In these conditions, the monistic system of management and administration tends to be
replaced by the dualistic system, the latter being more modern and implying a board of directors
and a monitoring council. The dualistic system has its origins in the German Law, the
management of the company being shared between the directors ( Vorstad ) and the supervision
council ( Aufschtsstrat ). The German System was adopted also by the French legal practice, but
in parallel with the classic system, the joint – stock companies having the possibility of option
between the two types of administration.
Much in the spirit of the French legislation, the Romanian legislator introduced ( by
means of Law 441/2006 ) the possibility of administrating the joint-stock company in a dualistic
system, maintaining, at the same time the classical unitary system, so that any joint-stock
company can make its choice between the two.

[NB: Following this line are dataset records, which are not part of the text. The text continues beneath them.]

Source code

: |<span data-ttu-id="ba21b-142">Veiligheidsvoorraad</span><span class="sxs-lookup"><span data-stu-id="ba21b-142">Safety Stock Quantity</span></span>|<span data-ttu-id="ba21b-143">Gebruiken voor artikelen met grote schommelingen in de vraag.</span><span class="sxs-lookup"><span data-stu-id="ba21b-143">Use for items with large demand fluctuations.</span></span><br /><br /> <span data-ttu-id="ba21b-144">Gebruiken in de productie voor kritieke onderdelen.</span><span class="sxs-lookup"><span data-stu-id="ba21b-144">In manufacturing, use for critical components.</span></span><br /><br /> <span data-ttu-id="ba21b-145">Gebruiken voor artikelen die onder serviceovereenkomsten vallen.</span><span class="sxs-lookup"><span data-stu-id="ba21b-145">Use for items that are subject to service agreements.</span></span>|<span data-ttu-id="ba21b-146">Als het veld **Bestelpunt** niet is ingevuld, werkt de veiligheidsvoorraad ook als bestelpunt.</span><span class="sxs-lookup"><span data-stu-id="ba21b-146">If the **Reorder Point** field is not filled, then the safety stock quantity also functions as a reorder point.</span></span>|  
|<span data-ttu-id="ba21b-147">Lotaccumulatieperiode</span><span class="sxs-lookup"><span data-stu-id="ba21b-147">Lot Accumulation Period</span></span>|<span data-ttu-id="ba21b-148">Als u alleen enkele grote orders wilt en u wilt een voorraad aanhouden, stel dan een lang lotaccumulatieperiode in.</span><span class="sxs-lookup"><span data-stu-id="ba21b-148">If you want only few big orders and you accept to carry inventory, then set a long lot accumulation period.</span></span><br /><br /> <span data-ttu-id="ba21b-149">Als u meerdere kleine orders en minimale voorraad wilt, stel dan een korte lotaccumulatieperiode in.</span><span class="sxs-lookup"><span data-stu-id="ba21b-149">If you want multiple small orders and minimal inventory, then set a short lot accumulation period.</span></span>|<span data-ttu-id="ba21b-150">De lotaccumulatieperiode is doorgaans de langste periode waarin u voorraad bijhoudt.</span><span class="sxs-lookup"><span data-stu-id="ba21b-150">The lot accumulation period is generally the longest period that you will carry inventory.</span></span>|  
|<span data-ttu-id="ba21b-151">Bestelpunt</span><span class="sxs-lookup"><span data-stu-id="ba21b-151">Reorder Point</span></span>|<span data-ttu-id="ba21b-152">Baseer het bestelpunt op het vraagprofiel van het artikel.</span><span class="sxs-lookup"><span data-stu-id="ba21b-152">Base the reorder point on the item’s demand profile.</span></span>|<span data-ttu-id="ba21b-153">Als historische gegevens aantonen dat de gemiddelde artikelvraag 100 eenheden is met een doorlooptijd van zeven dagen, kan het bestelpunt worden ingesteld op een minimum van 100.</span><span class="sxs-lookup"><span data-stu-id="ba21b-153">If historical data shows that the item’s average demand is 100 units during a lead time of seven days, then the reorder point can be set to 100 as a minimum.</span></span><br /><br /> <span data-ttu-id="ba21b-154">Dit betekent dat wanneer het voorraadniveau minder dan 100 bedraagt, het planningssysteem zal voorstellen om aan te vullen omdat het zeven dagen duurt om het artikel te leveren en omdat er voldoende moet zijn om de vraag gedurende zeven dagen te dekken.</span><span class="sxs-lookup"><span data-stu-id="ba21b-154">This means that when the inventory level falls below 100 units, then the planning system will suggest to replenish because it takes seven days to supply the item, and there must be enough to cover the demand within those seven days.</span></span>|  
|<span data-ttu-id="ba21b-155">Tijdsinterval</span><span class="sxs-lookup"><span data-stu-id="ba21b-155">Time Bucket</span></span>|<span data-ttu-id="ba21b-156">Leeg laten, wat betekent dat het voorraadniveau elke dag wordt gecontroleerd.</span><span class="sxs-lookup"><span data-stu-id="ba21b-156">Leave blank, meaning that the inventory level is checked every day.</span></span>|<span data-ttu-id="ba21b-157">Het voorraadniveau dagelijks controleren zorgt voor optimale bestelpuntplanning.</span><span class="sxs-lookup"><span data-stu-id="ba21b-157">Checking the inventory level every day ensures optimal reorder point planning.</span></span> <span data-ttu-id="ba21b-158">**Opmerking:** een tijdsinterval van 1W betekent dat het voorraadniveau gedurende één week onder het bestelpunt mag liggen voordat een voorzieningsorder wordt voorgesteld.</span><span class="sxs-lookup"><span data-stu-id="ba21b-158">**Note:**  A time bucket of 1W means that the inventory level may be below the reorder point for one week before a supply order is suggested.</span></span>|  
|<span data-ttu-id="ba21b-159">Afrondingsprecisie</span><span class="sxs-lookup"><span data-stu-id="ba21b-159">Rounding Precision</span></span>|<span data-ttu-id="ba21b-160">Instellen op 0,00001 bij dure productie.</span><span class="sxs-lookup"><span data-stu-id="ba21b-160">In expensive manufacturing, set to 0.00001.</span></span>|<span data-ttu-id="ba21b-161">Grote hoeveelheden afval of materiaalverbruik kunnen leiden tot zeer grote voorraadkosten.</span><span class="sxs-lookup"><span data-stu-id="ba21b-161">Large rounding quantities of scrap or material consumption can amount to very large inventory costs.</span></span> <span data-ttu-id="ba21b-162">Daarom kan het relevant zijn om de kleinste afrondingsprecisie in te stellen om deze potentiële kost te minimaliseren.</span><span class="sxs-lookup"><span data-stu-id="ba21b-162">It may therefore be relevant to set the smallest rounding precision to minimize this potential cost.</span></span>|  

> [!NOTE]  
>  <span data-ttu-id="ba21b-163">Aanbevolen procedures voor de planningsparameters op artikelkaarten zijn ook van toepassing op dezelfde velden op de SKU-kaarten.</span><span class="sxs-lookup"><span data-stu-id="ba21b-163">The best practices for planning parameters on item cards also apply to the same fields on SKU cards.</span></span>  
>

As we have already mentioned, in France the dualistic system did not enjoy the expected
succes. On the 1st January 1992 the joint-stock companies administrated by a board of directors
and a monitoring council amounted to only 1,62%.
Practice will show if this system will have a similar reception in Romania as well, or
whether it will be largely adopted by the joint-stock companies. The force of tradition will
represent an important obstacle in the implementation of the dualistic system. It is probable that
only the large joint-stock companies and the vanguardists will be tempted to implement the
dualistic system of administration of the joint-stock companies ( this estimation being valid both
for the companies that are going to be founded and especially for the old ones ).